• _THE DATA_:

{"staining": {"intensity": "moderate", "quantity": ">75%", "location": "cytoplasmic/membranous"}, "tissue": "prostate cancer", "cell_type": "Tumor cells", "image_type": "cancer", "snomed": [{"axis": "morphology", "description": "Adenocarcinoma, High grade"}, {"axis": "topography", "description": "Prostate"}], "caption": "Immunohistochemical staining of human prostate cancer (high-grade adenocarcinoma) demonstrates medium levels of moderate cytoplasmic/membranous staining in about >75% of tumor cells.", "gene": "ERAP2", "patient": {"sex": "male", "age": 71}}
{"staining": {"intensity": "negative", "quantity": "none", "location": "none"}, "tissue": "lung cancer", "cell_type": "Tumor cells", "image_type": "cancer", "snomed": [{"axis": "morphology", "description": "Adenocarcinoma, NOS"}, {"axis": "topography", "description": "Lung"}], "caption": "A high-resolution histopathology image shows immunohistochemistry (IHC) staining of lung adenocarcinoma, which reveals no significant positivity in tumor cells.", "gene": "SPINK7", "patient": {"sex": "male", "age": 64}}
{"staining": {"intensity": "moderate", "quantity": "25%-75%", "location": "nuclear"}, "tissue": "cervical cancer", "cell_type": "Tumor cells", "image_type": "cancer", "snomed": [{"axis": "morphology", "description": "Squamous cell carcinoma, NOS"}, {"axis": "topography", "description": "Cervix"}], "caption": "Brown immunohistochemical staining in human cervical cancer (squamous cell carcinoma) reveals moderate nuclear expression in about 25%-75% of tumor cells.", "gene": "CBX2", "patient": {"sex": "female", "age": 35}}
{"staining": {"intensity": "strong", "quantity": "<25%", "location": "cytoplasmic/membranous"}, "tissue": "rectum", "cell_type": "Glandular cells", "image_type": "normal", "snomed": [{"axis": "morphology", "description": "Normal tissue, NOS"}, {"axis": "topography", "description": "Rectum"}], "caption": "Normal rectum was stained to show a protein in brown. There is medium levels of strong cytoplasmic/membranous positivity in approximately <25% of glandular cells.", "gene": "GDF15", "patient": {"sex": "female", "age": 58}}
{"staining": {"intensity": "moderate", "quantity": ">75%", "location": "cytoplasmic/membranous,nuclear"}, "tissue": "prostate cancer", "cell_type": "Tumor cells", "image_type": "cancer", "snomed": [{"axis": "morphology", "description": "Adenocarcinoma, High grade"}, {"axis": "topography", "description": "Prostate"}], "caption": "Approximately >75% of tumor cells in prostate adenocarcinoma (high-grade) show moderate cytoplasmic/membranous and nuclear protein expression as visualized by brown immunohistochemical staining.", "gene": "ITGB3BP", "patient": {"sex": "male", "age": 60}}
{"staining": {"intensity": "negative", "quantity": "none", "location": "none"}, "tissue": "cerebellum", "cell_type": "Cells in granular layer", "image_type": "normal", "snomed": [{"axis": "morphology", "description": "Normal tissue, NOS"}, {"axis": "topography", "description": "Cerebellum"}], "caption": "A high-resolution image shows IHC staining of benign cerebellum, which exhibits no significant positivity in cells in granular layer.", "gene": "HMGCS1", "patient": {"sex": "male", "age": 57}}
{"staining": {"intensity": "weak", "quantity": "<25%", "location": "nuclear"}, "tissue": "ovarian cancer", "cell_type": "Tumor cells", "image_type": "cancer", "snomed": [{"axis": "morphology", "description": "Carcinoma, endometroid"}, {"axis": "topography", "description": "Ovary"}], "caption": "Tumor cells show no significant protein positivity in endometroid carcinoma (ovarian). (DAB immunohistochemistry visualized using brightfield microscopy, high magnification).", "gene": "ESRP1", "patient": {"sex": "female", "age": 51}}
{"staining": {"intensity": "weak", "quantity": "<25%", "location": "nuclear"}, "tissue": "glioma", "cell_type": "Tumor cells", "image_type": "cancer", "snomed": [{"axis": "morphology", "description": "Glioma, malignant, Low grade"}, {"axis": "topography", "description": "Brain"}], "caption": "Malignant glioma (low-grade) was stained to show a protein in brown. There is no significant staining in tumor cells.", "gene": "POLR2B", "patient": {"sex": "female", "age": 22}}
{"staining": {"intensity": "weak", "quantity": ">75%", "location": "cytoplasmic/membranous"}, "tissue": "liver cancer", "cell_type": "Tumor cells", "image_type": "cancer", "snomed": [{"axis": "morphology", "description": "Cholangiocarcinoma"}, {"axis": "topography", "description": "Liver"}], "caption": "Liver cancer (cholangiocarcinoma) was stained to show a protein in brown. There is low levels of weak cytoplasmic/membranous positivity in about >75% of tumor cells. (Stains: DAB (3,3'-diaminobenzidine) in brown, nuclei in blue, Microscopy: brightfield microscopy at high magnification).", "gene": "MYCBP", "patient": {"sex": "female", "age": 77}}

• _WHAT TO PRODUCE_: What you give back must match the material exactly, beginning with its first line and ending with the line holding "high-resolution histopathology image".

• _TASK RESPONSE_:
{"staining": {"intensity": "moderate", "quantity": ">75%", "location": "cytoplasmic/membranous"}, "tissue": "prostate cancer", "cell_type": "Tumor cells", "image_type": "cancer", "snomed": [{"axis": "morphology", "description": "Adenocarcinoma, High grade"}, {"axis": "topography", "description": "Prostate"}], "caption": "Immunohistochemical staining of human prostate cancer (high-grade adenocarcinoma) demonstrates medium levels of moderate cytoplasmic/membranous staining in about >75% of tumor cells.", "gene": "ERAP2", "patient": {"sex": "male", "age": 71}}
{"staining": {"intensity": "negative", "quantity": "none", "location": "none"}, "tissue": "lung cancer", "cell_type": "Tumor cells", "image_type": "cancer", "snomed": [{"axis": "morphology", "description": "Adenocarcinoma, NOS"}, {"axis": "topography", "description": "Lung"}], "caption": "A high-resolution histopathology image shows immunohistochemistry (IHC) staining of lung adenocarcinoma, which reveals no significant positivity in tumor cells.", "gene": "SPINK7", "patient": {"sex": "male", "age": 64}}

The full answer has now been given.